**TASKS TO CARRY OUT**
A. According to the abstract, how many patients at the withdrawal center were given Substitol®retard?
B. Please reproduce the abstract from "We quantified the" up to and including "by using SPSS.".
C. Decide whether each statement agrees with the abstract, answering yes or no and quoting the words that settle it: (i) The study compared long-term injecting drug users with healthy controls. (ii) The withdrawal center was located in Germany. (iii) Allergic symptoms in the drug users were assessed only through telephone interviews.

Risk of anaphylaxis in opioid dependent persons: effects of heroin versus substitution substance

Ute Maurer 1,, Carola Kager 2, Christina Fellinger 2, Dagmara Loader 2, Augustin Pollesböck 3, Bernhard Spitzer 3, Reinhart Jarisch 2
PMCID: PMC3942621  PMID: 24576327

Abstract

Background

Across Europe, illicit drug-related mortality has not declined despite ever increasing prevention measures. The cause of these deaths has traditionally been associated with overdose. Previous findings have revealed the appearance of non-lethal opioid concentrations, leading us to investigate a further cause of death. The symptoms of heroin intoxication with asphyxia and/or cardiovascular involvement resemble anaphylaxis, and therefore it has been speculated that such deaths might be caused by an allergic reaction. The study´s aims were to investigate levels of allergic mediators in long-term injecting drug users (IDU) compared to healthy controls and to determine if oral opioid substitution therapy (OST) resulted in similar allergic symptoms to those reported by IDU after intravenous (IV) heroin use.

Methods

We quantified the concentrations of histamine, diamine oxidase (DAO), tryptase and lipoprotein-associated phospholipase A2 (LpPLA2) at baseline and 1 h after administration of Substitol®retard (482 ± 220 mg) in 56 patients at a withdrawal centre (Austria) and compared them with healthy controls (n = 103). Questionnaires and face-to-face interviews were used to assess allergic symptoms and side effects in IDU. Descriptive statistical analyses of quantitative data were performed by using SPSS.

Collected data
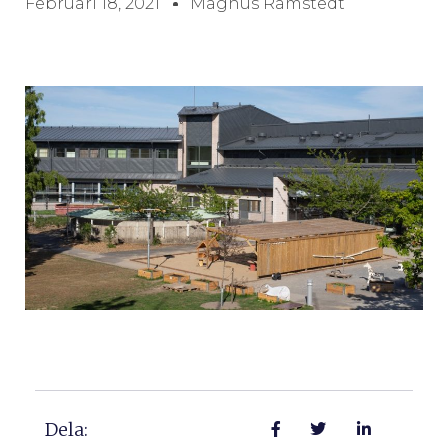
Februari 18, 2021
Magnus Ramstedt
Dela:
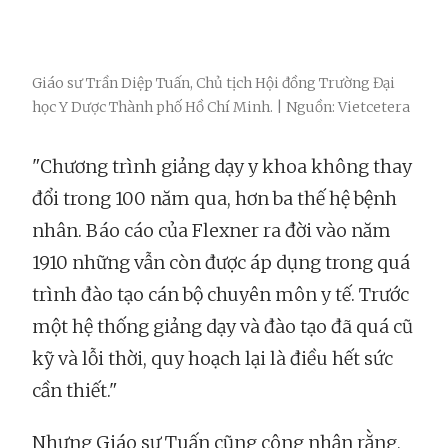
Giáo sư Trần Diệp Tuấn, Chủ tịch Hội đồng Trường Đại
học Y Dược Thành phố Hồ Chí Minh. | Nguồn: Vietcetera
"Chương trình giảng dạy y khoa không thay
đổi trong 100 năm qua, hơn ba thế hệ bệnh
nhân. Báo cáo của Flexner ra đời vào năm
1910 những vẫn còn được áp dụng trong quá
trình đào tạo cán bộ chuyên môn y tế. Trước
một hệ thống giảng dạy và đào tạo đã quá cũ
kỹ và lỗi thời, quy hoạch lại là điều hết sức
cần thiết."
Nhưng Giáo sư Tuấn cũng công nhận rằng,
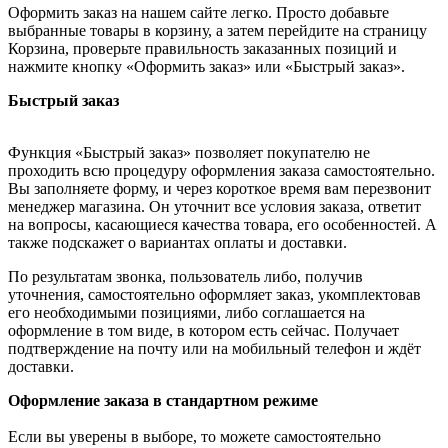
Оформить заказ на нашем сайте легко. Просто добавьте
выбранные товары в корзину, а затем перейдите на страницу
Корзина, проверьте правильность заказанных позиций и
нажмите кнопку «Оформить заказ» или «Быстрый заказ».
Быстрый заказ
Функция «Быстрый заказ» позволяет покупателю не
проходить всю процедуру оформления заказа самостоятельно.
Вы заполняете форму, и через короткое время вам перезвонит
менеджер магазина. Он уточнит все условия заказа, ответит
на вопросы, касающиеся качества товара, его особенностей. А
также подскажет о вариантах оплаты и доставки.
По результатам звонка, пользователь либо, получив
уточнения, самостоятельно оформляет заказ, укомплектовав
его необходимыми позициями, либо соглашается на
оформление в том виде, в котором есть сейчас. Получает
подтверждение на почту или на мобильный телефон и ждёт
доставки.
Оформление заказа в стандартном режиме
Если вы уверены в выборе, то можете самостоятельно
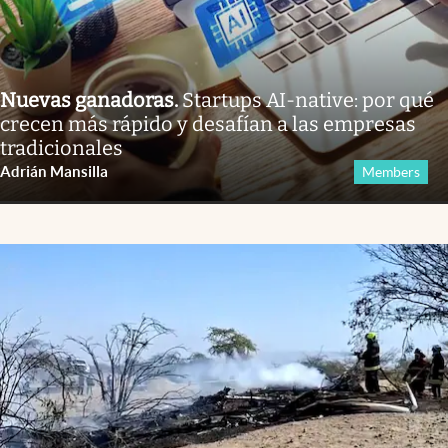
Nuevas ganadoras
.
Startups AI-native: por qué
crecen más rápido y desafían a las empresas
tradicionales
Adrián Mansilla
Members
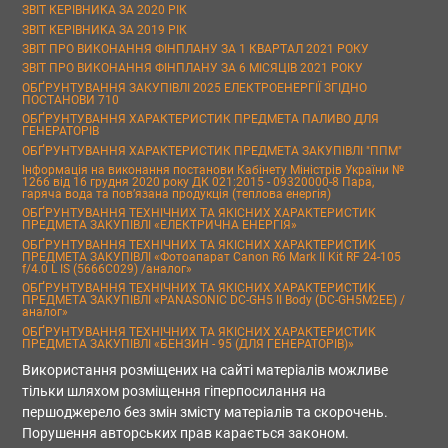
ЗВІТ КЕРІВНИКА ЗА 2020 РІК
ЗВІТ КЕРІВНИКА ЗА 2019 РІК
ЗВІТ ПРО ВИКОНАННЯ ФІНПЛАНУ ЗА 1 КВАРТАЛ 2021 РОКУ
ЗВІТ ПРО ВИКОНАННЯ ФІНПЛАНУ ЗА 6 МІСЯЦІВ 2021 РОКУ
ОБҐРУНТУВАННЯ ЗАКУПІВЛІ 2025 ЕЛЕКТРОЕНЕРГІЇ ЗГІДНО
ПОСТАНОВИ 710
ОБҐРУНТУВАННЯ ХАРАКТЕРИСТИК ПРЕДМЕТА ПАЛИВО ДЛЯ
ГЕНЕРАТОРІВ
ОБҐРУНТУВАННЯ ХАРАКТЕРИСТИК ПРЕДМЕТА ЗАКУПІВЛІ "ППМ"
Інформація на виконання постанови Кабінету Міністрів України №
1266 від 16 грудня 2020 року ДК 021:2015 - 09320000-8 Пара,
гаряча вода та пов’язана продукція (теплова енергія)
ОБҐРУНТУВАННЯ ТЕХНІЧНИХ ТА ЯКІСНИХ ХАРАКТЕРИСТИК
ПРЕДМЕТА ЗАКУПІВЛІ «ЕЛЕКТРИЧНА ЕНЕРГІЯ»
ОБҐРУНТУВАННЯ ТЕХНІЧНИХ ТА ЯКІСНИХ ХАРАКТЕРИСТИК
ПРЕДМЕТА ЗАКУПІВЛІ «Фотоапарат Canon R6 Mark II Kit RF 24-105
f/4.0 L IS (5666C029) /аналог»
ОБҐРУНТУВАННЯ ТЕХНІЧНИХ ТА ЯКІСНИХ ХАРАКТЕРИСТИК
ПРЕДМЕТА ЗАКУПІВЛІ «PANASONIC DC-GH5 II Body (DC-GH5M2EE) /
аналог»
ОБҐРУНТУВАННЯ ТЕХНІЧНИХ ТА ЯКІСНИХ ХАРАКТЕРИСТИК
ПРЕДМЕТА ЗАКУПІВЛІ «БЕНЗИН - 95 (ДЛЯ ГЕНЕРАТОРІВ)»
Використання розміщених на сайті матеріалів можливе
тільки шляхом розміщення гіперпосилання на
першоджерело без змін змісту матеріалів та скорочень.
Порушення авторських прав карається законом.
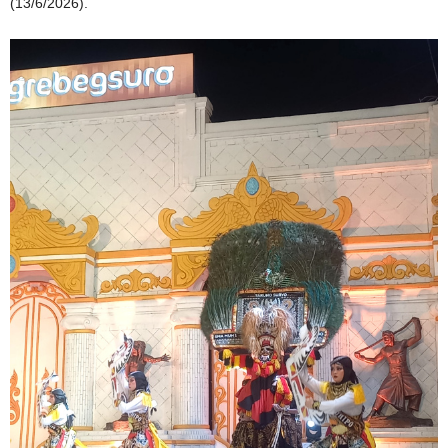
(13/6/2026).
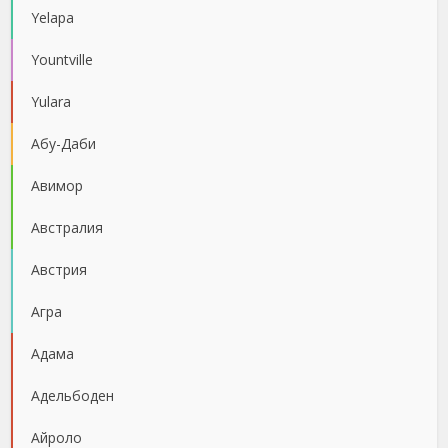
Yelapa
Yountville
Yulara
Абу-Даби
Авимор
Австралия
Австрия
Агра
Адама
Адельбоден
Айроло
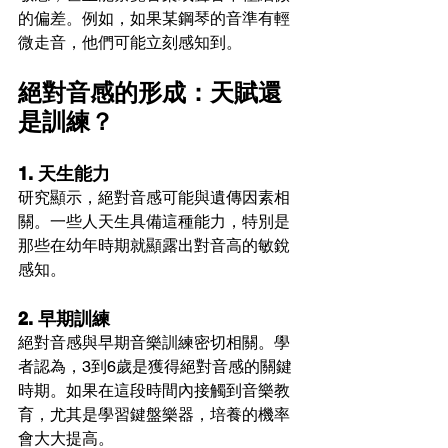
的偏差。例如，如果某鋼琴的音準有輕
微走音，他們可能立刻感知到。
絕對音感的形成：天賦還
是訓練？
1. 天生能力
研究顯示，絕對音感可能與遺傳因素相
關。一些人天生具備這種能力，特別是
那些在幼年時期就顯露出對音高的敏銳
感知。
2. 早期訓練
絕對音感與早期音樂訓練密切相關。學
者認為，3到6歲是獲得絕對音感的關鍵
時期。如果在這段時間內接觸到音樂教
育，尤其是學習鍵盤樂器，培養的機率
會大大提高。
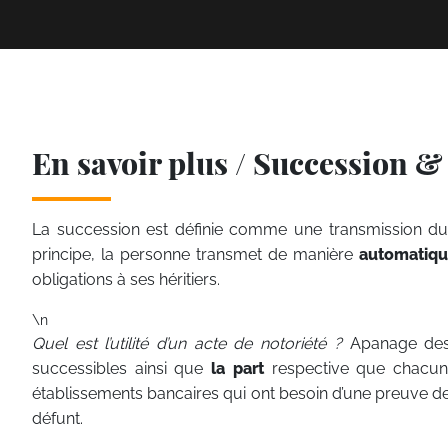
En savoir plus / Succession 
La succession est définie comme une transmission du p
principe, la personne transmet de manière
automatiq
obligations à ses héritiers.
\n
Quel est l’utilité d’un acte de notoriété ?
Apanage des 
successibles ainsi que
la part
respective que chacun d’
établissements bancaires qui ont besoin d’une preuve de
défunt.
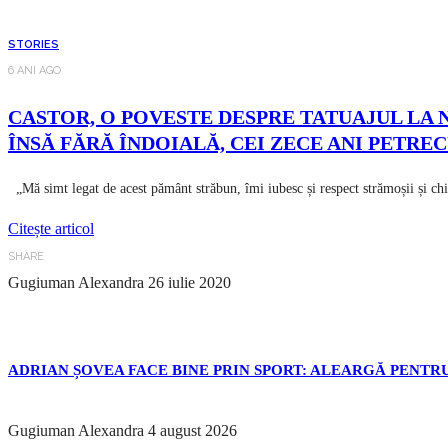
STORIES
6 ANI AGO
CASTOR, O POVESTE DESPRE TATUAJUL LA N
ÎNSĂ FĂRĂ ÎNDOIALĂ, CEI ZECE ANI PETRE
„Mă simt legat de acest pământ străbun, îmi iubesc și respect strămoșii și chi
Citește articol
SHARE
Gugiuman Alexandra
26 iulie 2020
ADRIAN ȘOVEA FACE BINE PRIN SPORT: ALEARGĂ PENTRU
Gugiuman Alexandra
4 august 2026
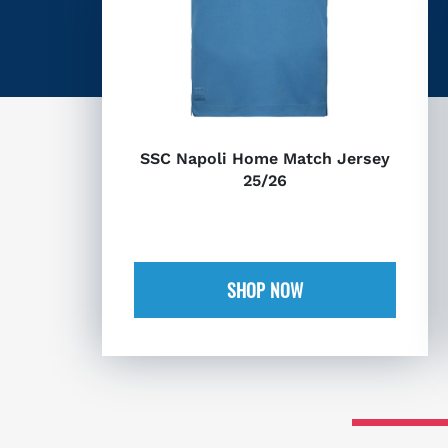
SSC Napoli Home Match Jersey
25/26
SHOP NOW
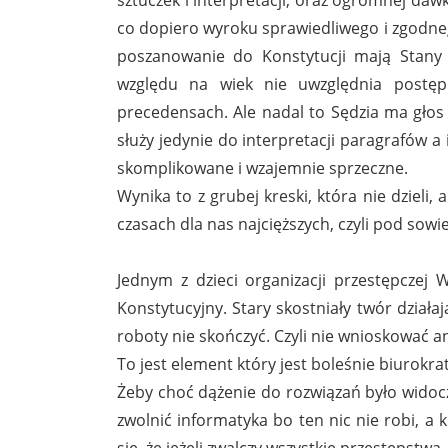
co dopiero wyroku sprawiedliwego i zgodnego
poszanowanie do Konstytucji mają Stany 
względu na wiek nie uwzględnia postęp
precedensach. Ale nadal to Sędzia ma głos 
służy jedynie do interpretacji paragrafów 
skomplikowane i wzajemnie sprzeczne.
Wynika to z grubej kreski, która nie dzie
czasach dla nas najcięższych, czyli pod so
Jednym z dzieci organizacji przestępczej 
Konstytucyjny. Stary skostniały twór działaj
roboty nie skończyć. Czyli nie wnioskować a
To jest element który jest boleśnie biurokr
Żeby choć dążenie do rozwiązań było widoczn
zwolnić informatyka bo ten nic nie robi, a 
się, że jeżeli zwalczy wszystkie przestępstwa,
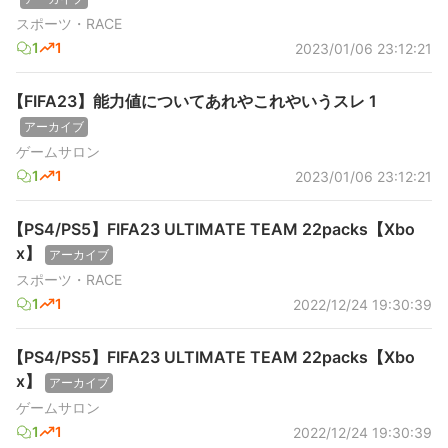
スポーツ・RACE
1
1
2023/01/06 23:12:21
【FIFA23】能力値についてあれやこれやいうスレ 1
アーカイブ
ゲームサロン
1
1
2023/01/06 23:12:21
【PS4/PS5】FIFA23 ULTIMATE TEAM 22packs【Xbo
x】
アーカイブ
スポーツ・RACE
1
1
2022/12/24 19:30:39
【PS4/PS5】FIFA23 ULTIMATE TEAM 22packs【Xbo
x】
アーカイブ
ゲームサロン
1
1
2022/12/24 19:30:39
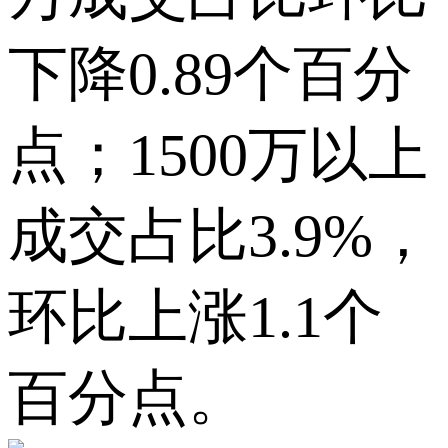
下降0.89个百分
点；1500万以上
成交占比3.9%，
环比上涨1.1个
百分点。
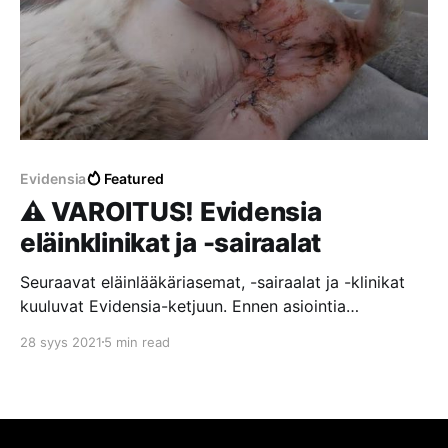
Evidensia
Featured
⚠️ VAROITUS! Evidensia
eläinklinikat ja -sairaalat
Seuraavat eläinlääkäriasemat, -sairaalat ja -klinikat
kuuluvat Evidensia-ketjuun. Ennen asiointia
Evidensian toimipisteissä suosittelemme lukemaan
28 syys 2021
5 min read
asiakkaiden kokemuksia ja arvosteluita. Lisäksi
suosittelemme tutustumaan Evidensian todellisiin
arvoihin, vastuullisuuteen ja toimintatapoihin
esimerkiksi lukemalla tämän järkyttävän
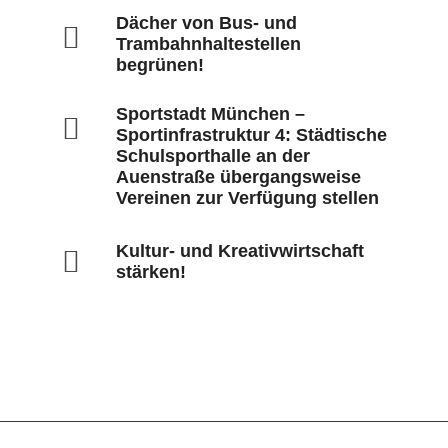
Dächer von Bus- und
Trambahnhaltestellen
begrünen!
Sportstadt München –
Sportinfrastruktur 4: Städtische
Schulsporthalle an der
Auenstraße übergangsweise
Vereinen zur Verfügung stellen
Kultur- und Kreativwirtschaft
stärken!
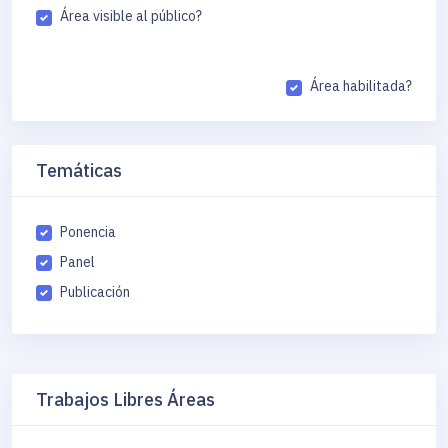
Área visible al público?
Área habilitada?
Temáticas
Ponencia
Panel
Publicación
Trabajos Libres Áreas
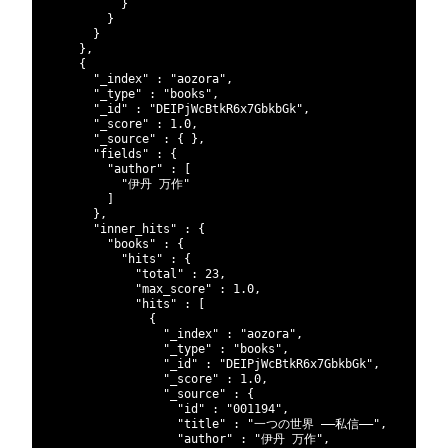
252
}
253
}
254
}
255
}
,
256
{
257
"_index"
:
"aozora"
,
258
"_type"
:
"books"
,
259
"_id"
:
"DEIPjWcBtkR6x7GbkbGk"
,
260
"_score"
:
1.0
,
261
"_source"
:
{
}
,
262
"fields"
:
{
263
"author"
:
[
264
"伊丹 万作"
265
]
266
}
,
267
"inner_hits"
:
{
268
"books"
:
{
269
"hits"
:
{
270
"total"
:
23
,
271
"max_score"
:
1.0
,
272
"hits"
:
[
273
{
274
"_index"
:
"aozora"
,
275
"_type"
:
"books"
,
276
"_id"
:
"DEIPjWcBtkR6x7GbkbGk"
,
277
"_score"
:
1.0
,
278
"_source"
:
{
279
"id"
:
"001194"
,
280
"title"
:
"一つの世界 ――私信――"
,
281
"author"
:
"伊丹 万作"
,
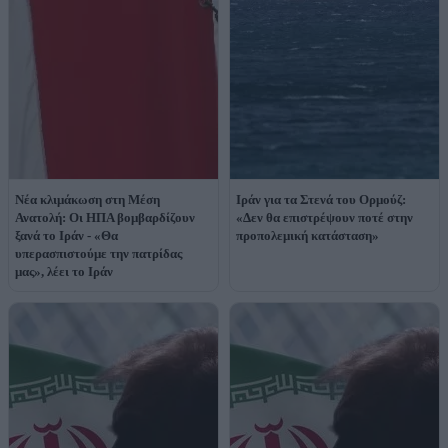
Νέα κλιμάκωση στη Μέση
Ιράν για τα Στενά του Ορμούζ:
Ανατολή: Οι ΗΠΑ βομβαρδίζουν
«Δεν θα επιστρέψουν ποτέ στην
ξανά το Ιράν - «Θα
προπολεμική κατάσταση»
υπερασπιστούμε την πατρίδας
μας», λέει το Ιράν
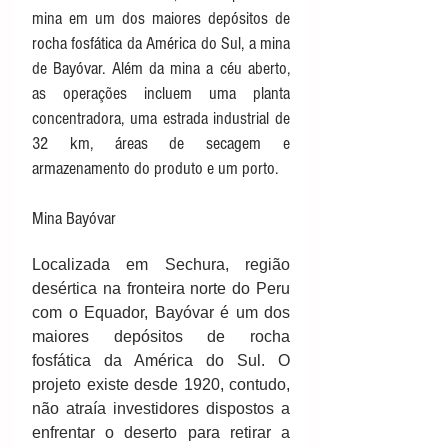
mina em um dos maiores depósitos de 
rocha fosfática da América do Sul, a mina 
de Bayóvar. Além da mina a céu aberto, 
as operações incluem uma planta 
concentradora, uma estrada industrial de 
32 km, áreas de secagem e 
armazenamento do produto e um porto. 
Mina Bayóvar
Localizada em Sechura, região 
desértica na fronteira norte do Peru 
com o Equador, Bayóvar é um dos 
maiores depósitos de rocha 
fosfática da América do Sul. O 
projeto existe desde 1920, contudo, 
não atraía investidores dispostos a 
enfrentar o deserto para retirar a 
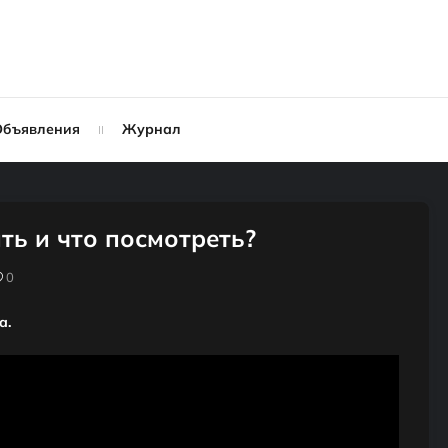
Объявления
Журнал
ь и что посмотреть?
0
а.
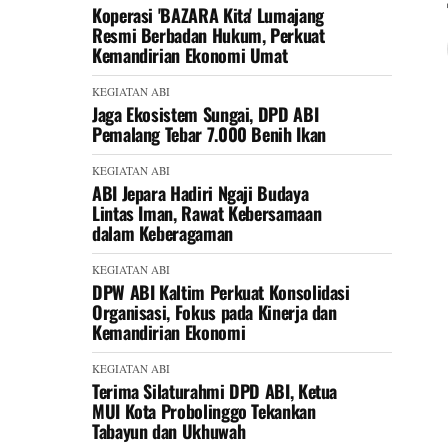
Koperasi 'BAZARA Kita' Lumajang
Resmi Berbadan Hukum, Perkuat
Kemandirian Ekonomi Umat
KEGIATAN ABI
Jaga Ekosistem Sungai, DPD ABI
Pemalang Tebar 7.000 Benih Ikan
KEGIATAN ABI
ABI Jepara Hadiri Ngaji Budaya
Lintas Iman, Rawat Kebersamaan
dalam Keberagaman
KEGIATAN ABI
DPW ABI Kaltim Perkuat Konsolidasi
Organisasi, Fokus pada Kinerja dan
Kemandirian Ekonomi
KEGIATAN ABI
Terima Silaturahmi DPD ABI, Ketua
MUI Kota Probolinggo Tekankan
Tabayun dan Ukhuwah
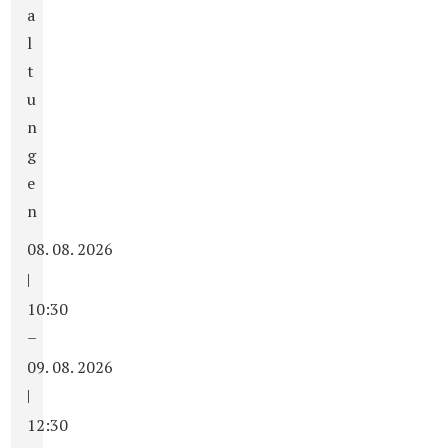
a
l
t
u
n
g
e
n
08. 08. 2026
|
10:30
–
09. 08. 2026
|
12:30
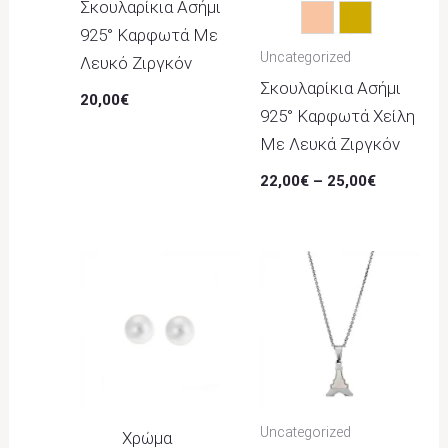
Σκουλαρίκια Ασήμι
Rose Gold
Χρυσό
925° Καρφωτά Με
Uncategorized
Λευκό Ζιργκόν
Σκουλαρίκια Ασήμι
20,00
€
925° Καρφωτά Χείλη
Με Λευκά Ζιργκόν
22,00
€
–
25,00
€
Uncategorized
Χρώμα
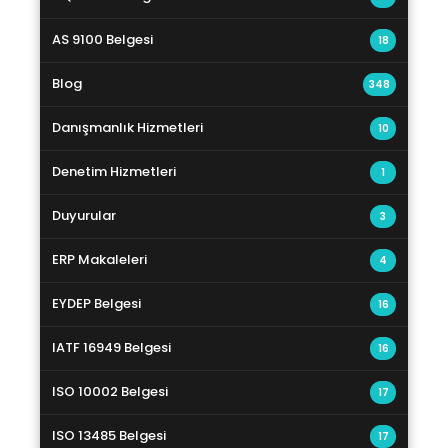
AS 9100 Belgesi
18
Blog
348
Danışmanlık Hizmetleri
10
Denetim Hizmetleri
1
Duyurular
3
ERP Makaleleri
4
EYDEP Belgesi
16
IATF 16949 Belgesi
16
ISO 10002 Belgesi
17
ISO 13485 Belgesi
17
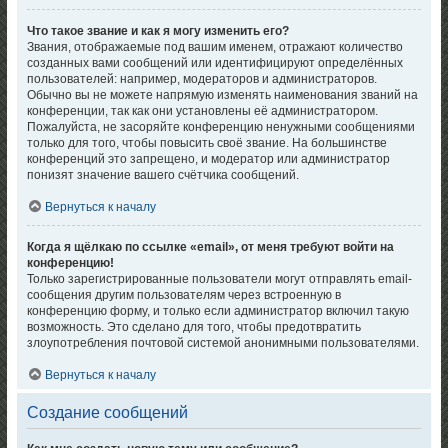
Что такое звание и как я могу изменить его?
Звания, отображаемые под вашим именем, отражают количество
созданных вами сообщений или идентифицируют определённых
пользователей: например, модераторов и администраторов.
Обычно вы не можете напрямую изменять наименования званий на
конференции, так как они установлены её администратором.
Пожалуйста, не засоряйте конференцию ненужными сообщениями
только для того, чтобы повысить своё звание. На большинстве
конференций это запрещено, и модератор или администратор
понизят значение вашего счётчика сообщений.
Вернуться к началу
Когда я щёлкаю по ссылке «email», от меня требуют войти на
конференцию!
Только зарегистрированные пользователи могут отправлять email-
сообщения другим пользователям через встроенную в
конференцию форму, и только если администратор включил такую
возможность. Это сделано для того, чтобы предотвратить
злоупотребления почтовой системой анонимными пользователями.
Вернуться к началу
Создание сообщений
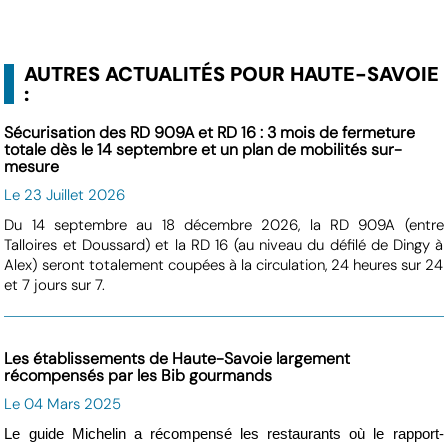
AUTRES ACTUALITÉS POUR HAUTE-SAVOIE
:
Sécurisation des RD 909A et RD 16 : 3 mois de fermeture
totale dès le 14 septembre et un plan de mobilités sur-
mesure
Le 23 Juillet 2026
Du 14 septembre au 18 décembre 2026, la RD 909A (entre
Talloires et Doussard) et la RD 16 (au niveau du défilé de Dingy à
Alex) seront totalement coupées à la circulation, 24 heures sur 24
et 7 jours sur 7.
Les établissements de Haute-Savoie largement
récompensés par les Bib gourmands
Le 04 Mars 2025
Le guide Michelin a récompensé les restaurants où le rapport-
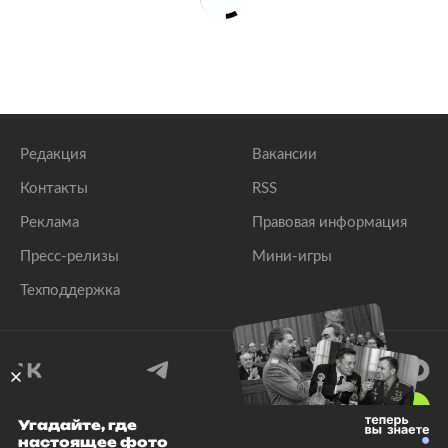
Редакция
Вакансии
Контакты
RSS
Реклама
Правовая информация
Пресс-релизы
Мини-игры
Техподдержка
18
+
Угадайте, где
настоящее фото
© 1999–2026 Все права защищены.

**PER-TASK ANSWERS**
A. 56 patients

B.
We quantified the concentrations of histamine, diamine oxidase (DAO), tryptase and lipoprotein-associated phospholipase A2 (LpPLA2) at baseline and 1 h after administration of Substitol®retard (482 ± 220 mg) in 56 patients at a withdrawal centre (Austria) and compared them with healthy controls (n = 103). Questionnaires and face-to-face interviews were used to assess allergic symptoms and side effects in IDU. Descriptive statistical analyses of quantitative data were performed by using SPSS.

C.
(i) Yes: "to investigate levels of allergic mediators in long-term injecting drug users (IDU) compared to healthy controls"
(ii) No: "in 56 patients at a withdrawal centre (Austria)"
(iii) No: "Questionnaires and face-to-face interviews were used to assess allergic symptoms and side effects in IDU."